» PASSAGE TO READ
┄┄┄┄┄┄┄┄┄┄

Victorian taxi drivers will be forced to turn on their meters for rides hailed on the street or ranks under regulation changes to stop fare gouging.
The Victorian government is updating commercial passenger industry regulations to ban taxi drivers from negotiating fares for unbooked trips in Melbourne, Geelong, Ballarat and Bendigo.
The changes will kick in from September 28 ahead of the AFL grand final, Melbourne Cup Carnival and Australian Open.
Taxi drivers were allowed to negotiate the cost of a ride if approached without a booking after the industry was deregulated in 2018 to accommodate rideshare services such as Uber.
It has resulted in some taxi drivers requesting exorbitant prices for short trips during major Melbourne events, including the Australian Open and Formula One Grand Prix.
Public Transport Minister Ben Carroll said the amended regulations would mean taxi drivers must use their meters for trips from ranks or when hailed on the street.

┄┄┄┄┄┄┄┄┄┄

» DATA EXTRACTS
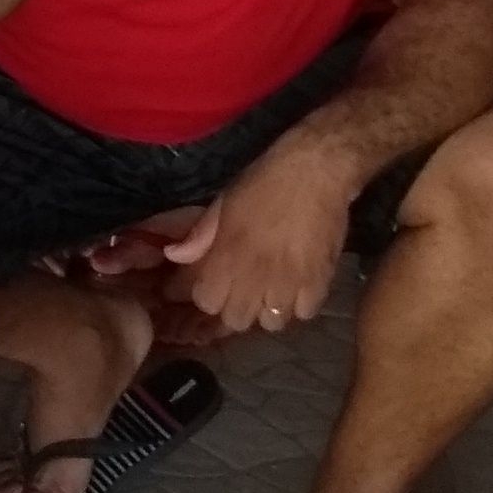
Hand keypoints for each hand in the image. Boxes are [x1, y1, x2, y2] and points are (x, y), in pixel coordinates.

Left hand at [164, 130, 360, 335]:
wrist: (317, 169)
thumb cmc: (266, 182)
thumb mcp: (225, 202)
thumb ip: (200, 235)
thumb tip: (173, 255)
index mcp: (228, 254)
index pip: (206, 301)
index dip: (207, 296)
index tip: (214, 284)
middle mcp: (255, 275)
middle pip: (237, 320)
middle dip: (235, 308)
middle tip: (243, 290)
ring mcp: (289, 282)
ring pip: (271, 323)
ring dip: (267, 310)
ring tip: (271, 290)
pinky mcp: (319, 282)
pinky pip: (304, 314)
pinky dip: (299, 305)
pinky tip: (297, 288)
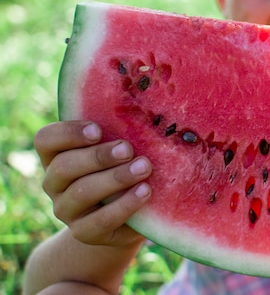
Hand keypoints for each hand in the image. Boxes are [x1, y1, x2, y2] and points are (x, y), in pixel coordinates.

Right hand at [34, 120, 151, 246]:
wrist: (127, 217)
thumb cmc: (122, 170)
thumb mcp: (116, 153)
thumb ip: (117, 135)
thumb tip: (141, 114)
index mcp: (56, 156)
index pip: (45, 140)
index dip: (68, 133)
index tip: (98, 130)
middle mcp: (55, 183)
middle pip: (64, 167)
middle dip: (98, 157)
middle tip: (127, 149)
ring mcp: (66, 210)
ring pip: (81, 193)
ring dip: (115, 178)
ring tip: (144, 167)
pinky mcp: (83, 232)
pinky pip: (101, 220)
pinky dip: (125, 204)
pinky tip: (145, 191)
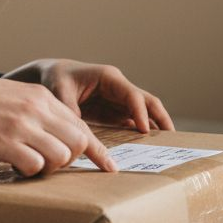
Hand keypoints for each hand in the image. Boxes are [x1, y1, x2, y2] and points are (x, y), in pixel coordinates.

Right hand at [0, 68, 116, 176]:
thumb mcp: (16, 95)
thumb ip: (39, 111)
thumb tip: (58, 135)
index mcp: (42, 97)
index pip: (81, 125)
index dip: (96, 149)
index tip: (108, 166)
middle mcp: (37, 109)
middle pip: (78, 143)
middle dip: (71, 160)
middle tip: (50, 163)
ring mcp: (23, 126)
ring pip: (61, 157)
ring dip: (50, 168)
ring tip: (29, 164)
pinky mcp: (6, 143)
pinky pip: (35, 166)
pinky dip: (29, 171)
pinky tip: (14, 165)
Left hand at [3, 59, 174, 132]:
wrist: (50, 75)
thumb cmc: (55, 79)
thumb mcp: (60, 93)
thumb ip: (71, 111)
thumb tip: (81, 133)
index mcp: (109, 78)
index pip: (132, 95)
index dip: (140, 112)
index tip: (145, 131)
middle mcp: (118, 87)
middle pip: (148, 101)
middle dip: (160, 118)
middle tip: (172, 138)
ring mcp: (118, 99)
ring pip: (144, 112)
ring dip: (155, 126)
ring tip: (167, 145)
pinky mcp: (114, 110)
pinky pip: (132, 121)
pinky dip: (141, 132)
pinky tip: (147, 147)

┄┄┄┄┄┄┄┄┄┄

» GOAL OF THE EXERCISE
Can you carry the article on Victorian taxi meter rules forward from its last sentence? The rows have nothing to do with the taxi fare article.

» ANSWER TO THIS EXERCISE
“Everyone is entitled to a fair fare – for too long, there has been some price gouging and exorbitant prices,” he told reporters on Monday.
“This is an important change that will bring about certainty, fairness and safety for our Victorian taxi community.”
Victorian Taxi Association Director Peter Valentine said the issue became noticeable on Caulfield Cup day last year and progressively got worse.
“It’s not acceptable for residents or visitors to come into the city and be treated this way, and it’s not a safe atmosphere for drivers or passengers,” he told AAP.
Mr Valentine put the years-long delay in the problem emerging down to fewer taxi trips during the COVID-19 pandemic and word of mouth spreading among drivers about the legality of refusing to run the meter.
Industry regulations should have been modified instead of effectively being thrown out in 2018, he added.
‘”That clearly was a mistake,” Mr Valentine said.
“It’s just a little bit of regulation, it doesn’t have to be a lot; a little bit just makes it a lot easier.
“It’s like the two white lines on the road – it defines where you’re going to drive your car. You stay within those lines and everyone is happy.”
13Cabs spokesman David Samuel similarly backed the reforms on behalf of the sector.
“Most of our drivers do the right thing,” he said.
“We want to see that small cohort of drivers being held accountable for their behaviour.”